If the P300-billion goal is realized this year, PEZA director general Tereso Panga said this would bring the agency back to its heyday from 2011 to 2015 when annual investment approvals averaged P290 billion.
Roque said PEZA has seen an upward trajectory in investment approvals since 2022, posting an average annual growth rate of 23 percent.
“For 2026, PEZA investment growth will be driven by manufacturing (60 percent), ecozone development (25 percent) and IT- BPM (information technology – business process management services) (15 percent),” she said.
In terms of expected sources of foreign investments, she cited Japan, the US, United Kingdom, South Korea, Singapore, China and Taiwan.
Panga said PEZA would continue to push for efforts to improve the ease of doing business to sustain investor confidence.
“Anything that has to do with improving ease of doing business, anything that has to do with better governance I think can be a more effective tool in attracting investments,” he said.
Manufacturing reforms
The Federation of Philippine Industries (FPI), which serves as the umbrella organization of manufacturers and producers in the country, is also optimistic on manufacturing investments this year.
“For the Philippines in 2026, actual FDI (foreign direct investments) in manufacturing will come primarily from the existing pipeline of approved investments in 2022 and 2023 – around $9 billion annually,” FPI policy director Roberto Batungbacal said.
He cited reforms that are expected to drive manufacturing investments in the country.
In particular, he said the CREATE MORE Act provides responsive, performance-based incentives aligned with the Strategic Investment Priority Plan.
Incentives under the CREATE MORE are not limited to foreign investors, but also available to large domestic projects that are classified as high-value domestic enterprises.
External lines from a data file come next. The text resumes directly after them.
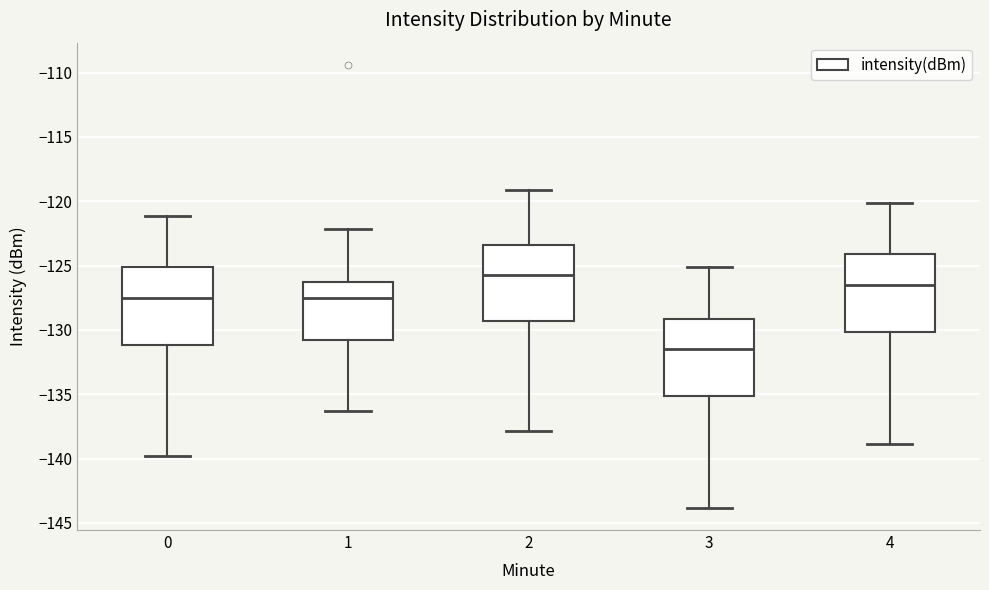

Reading left to right, transcribe this box plot: for each box, give where its median line is, the range the box spans, and where its two whiskers end, as read against the y-axis. The values are not printed on the chart, so give them approximately, as read against the axis.

0: median -127.5, box -131.0 to -125.0, whiskers -140.0 to -121.0
1: median -127.5, box -131.0 to -126.5, whiskers -136.5 to -122.0
2: median -126.0, box -129.5 to -123.5, whiskers -138.0 to -119.0
3: median -131.5, box -135.0 to -129.0, whiskers -144.0 to -125.0
4: median -126.5, box -130.0 to -124.0, whiskers -139.0 to -120.0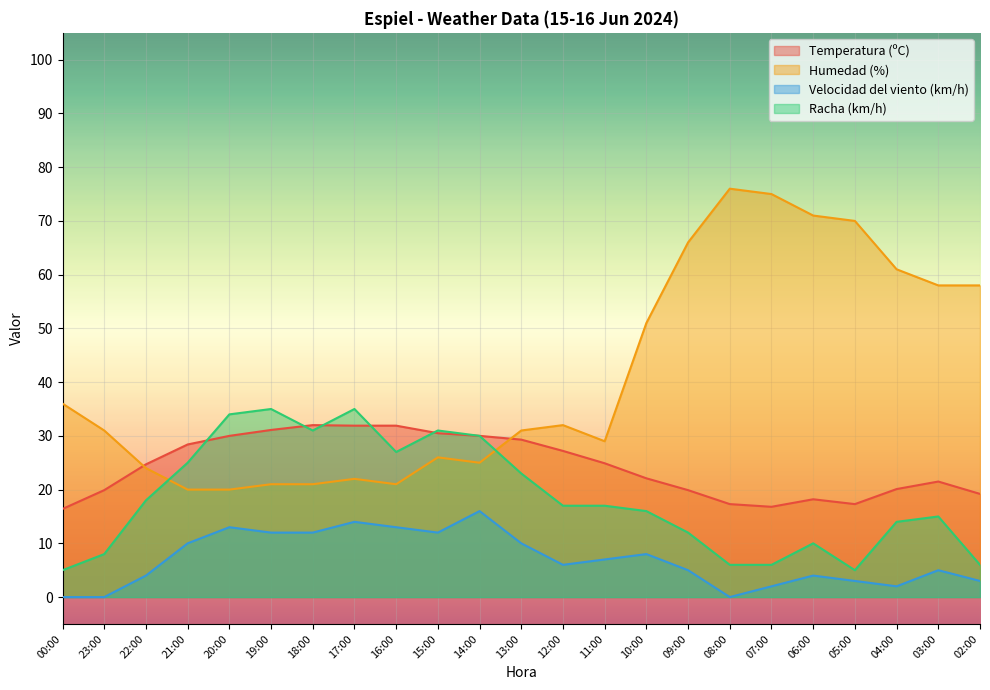

What are all the series names shown in the legend?

Temperatura (ºC), Humedad (%), Velocidad del viento (km/h), Racha (km/h)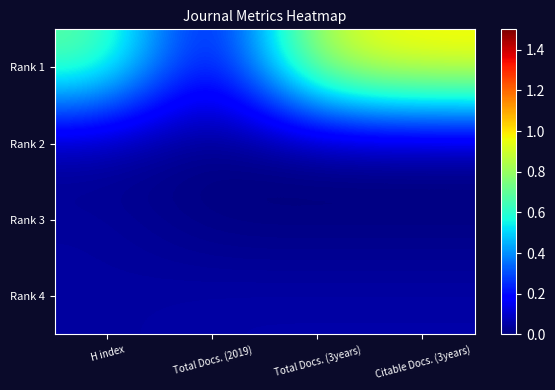

Count the number of data series in this chart.

4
Batungbacal also cited the Tatak Pinoy Act, which seeks to encourage the production of sophisticated and globally competitive Philippine products.
He said that the Tatak Pinoy is expected to drive investment toward industries that serve government and domestic demand, while remaining fully open to foreign firms that manufacture locally.
“At the same time, mining reforms and expanding Philippines–US cooperation on critical minerals create a real pathway from raw mineral extraction to downstream manufacturing and value-added production,” he said.
IT-BPM cautious
For the IT and Business Process Association of the Philippines (IBPAP), the group is cautiously optimistic on the IT-BPM industry’s growth for this year as it expects to continue to see challenges in terms of ease of doing business and available talent.
IBPAP president and CEO Jack Madrid said the challenging geopolitical and macroeconomic climate last year affected investor confidence and appetite for expansion and may continue to have an effect this year.
While the Philippines is an attractive location for IT-BPM services, he said more measures are needed to encourage investments.
“We need to make it easier to do business,” he said.
Madrid said the declaration of holidays on very short notice, for instance, makes it difficult for businesses to plan ahead.
Continued upskilling of the workforce is also needed in the IT-BPM sector to continue to adapt to the evolving requirements of work.